Dataset extract:
--------------------------------------------------
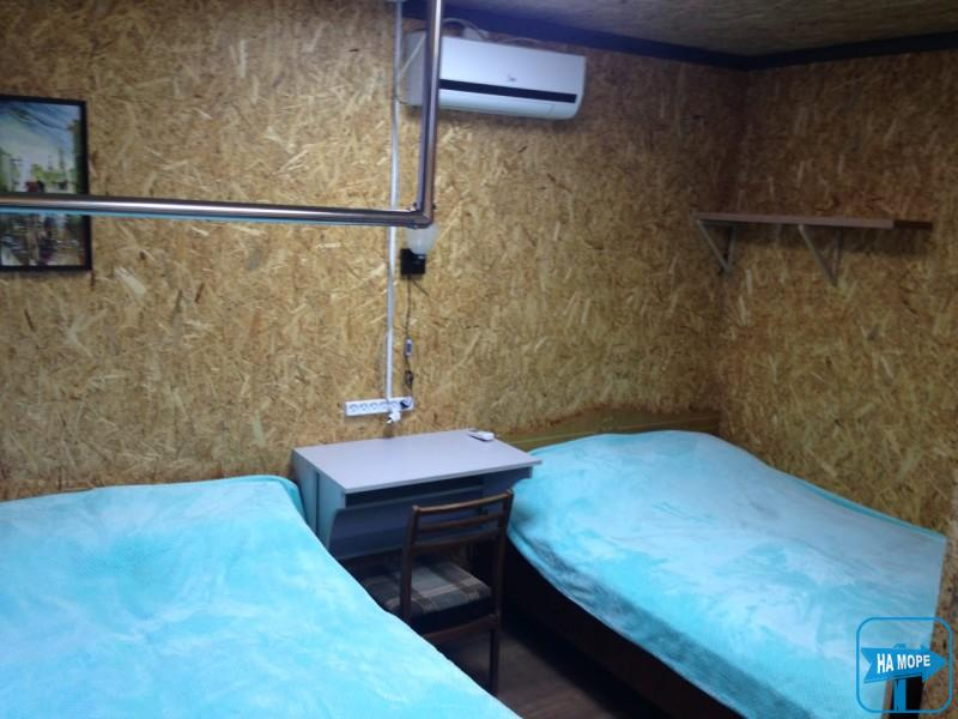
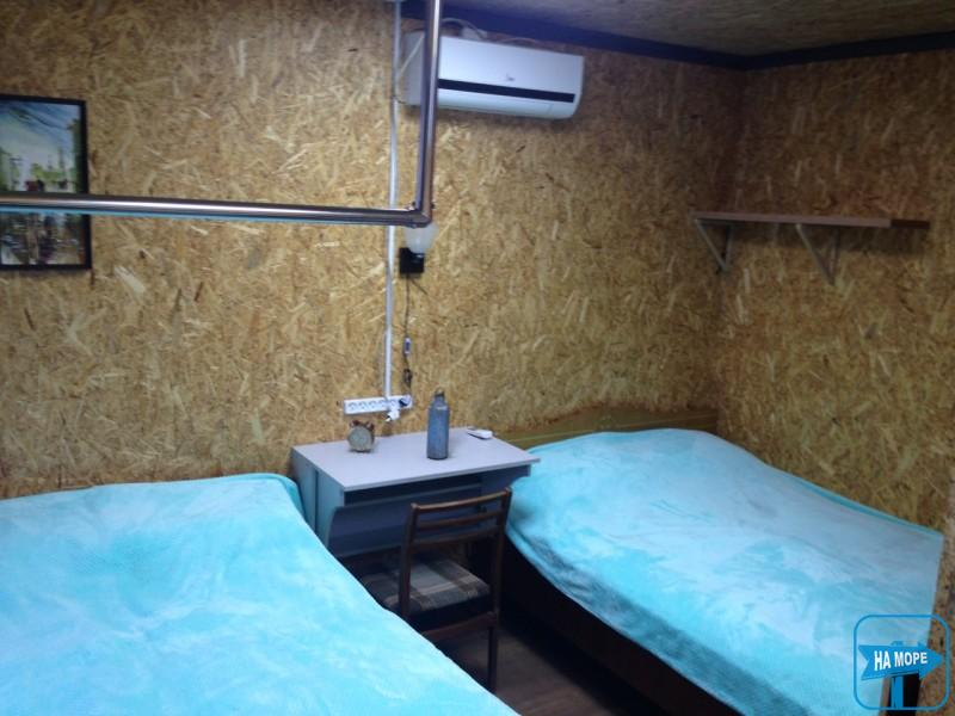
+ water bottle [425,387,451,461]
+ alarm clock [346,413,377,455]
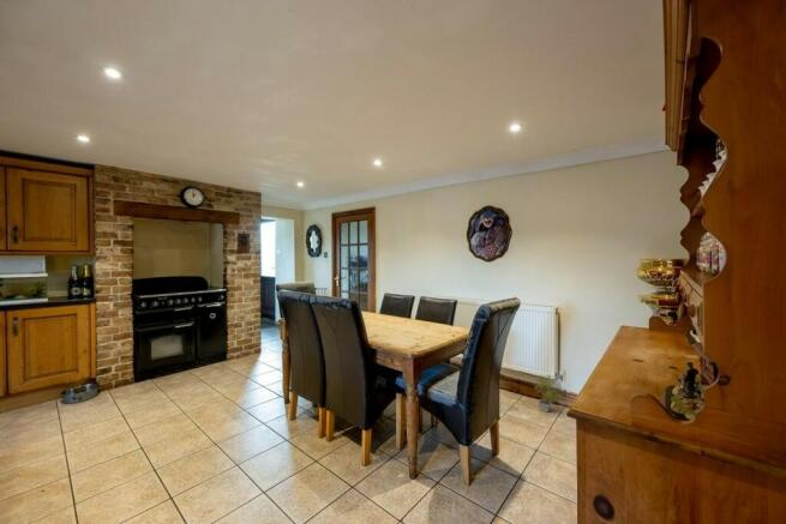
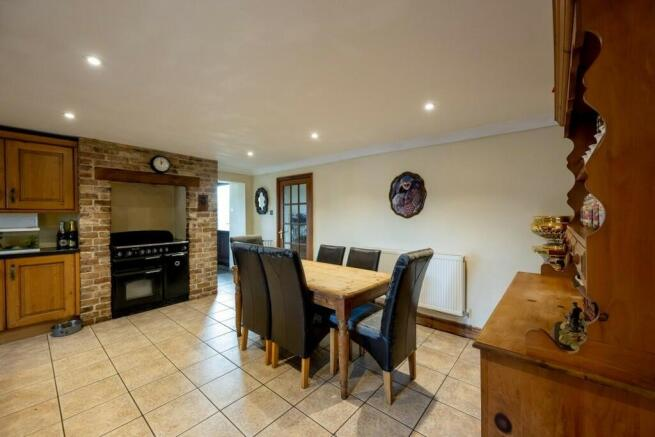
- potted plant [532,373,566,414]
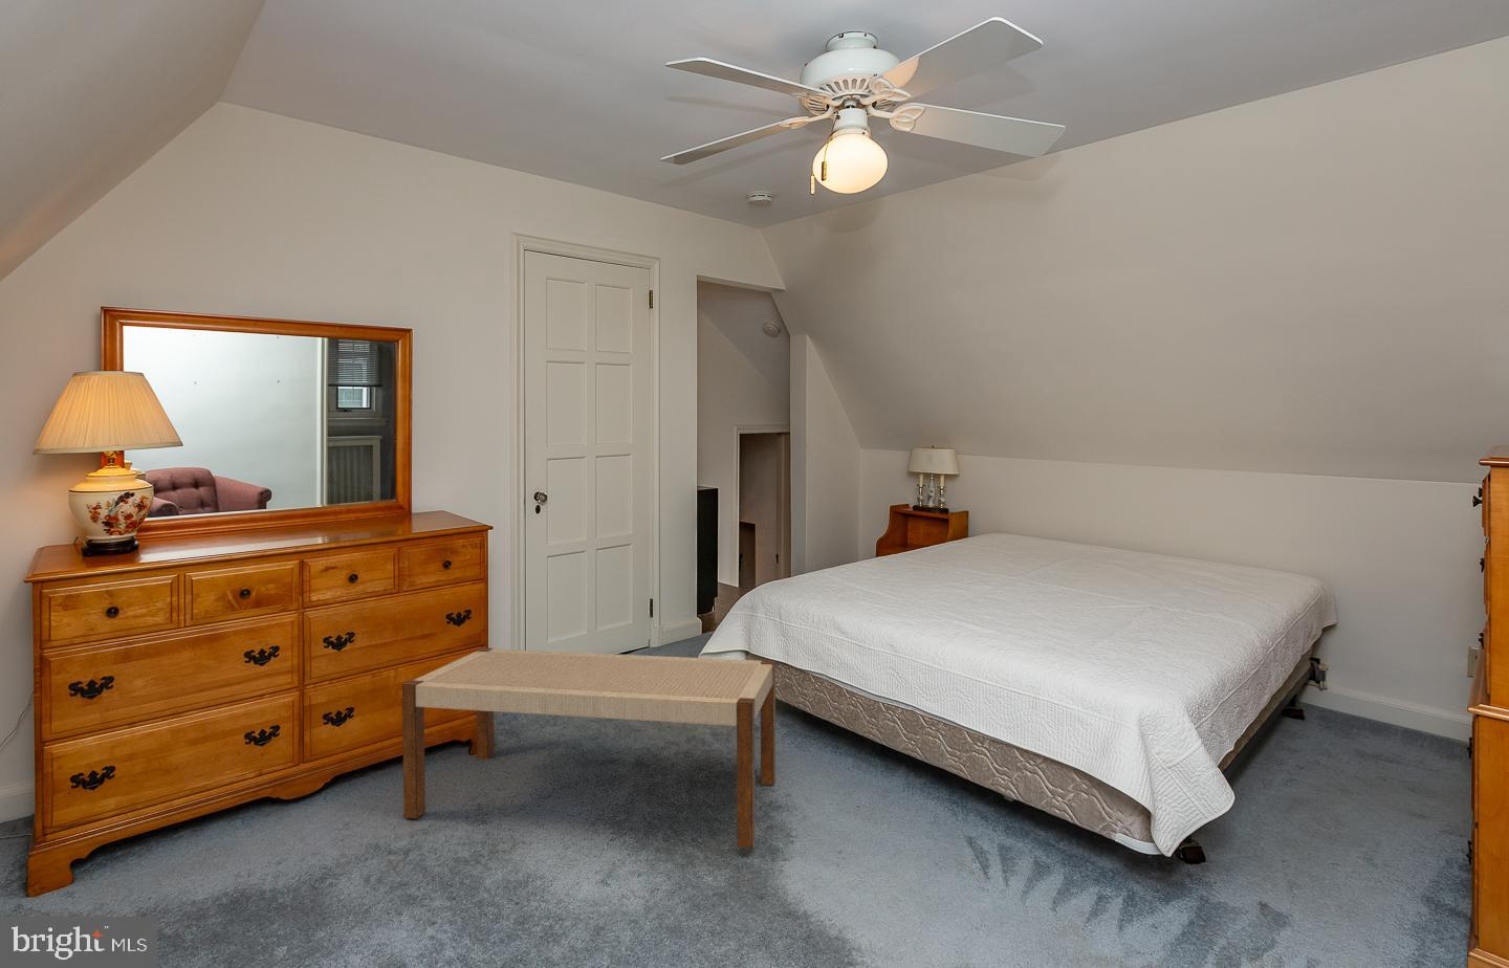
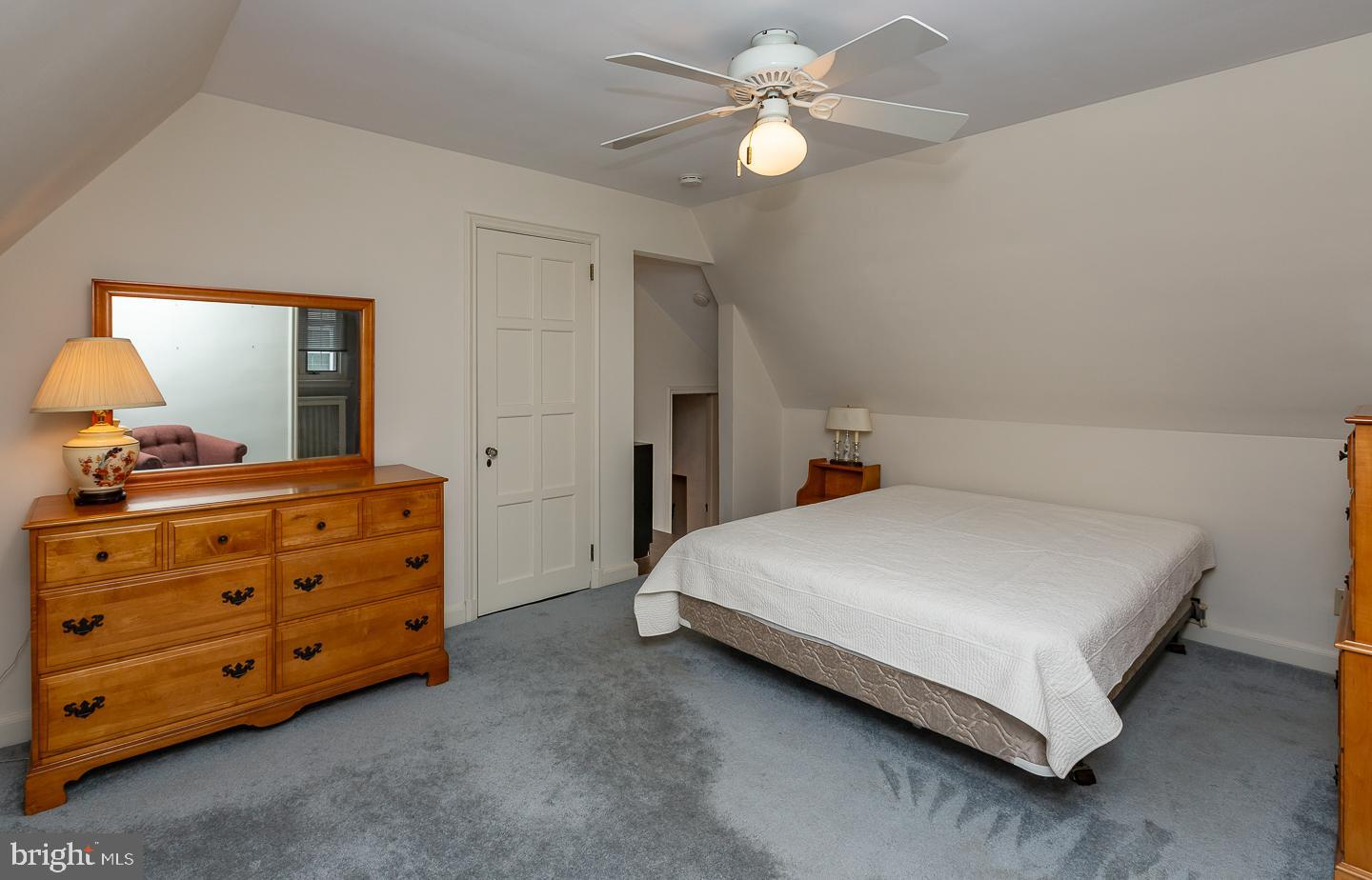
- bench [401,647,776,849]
--------------------------------------------------
Assignment: Copy the material exactly. Do not include the pictures.

Finished task:
+ water bottle [425,387,451,461]
+ alarm clock [346,413,377,455]
- potted plant [532,373,566,414]
- bench [401,647,776,849]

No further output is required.